--- Data to use Enclosed Below ---

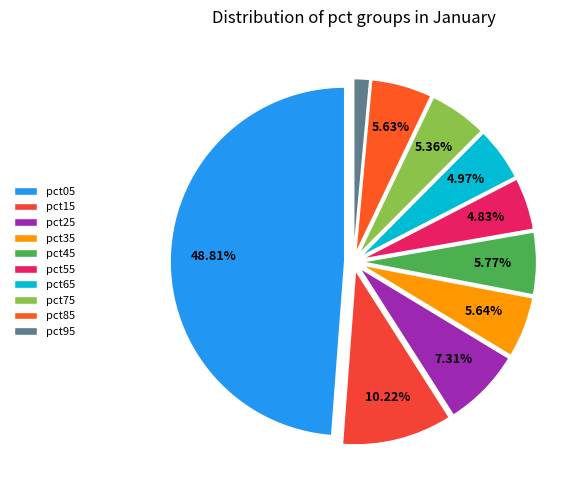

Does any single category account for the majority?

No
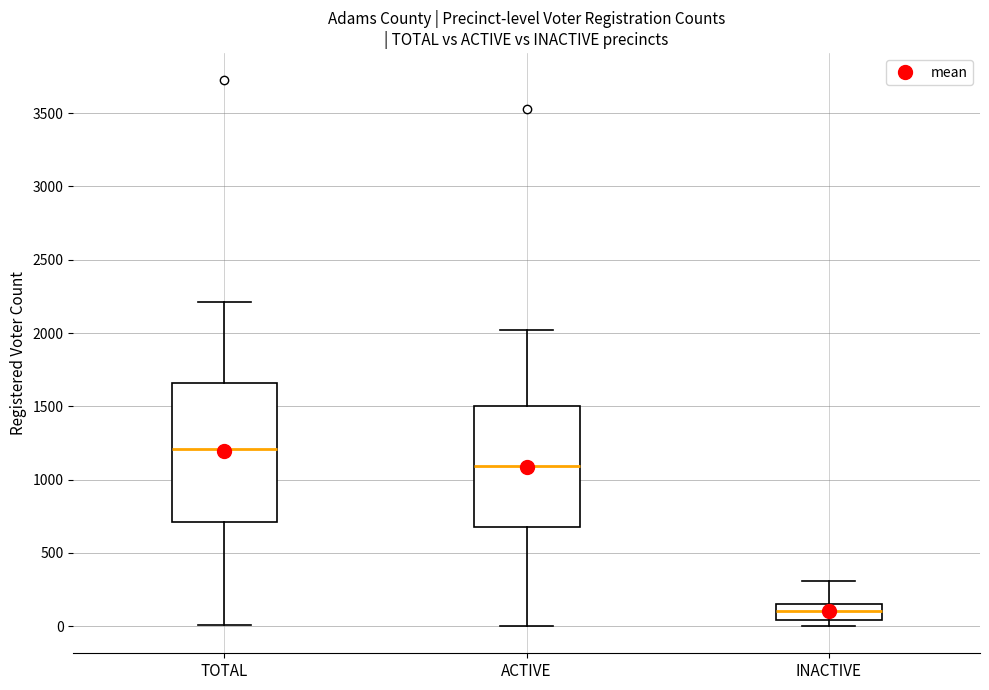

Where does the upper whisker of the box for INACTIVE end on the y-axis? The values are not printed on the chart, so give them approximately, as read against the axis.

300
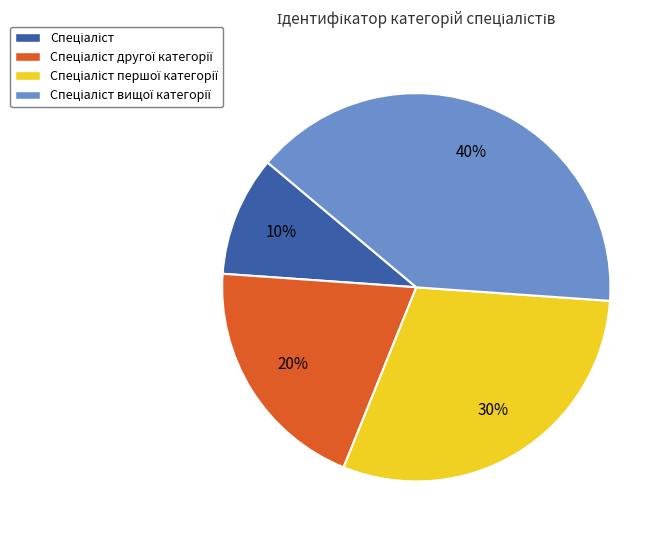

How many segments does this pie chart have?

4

--- End of Enclosed Data to use ---

How to complete this task: Edit these lines so that every "y-axis" becomes "vertical axis" and nothing else changes, and leave the pictures out.

Answer box:
Does any single category account for the majority?

No

Where does the upper whisker of the box for INACTIVE end on the vertical axis? The values are not printed on the chart, so give them approximately, as read against the axis.

300

How many segments does this pie chart have?

4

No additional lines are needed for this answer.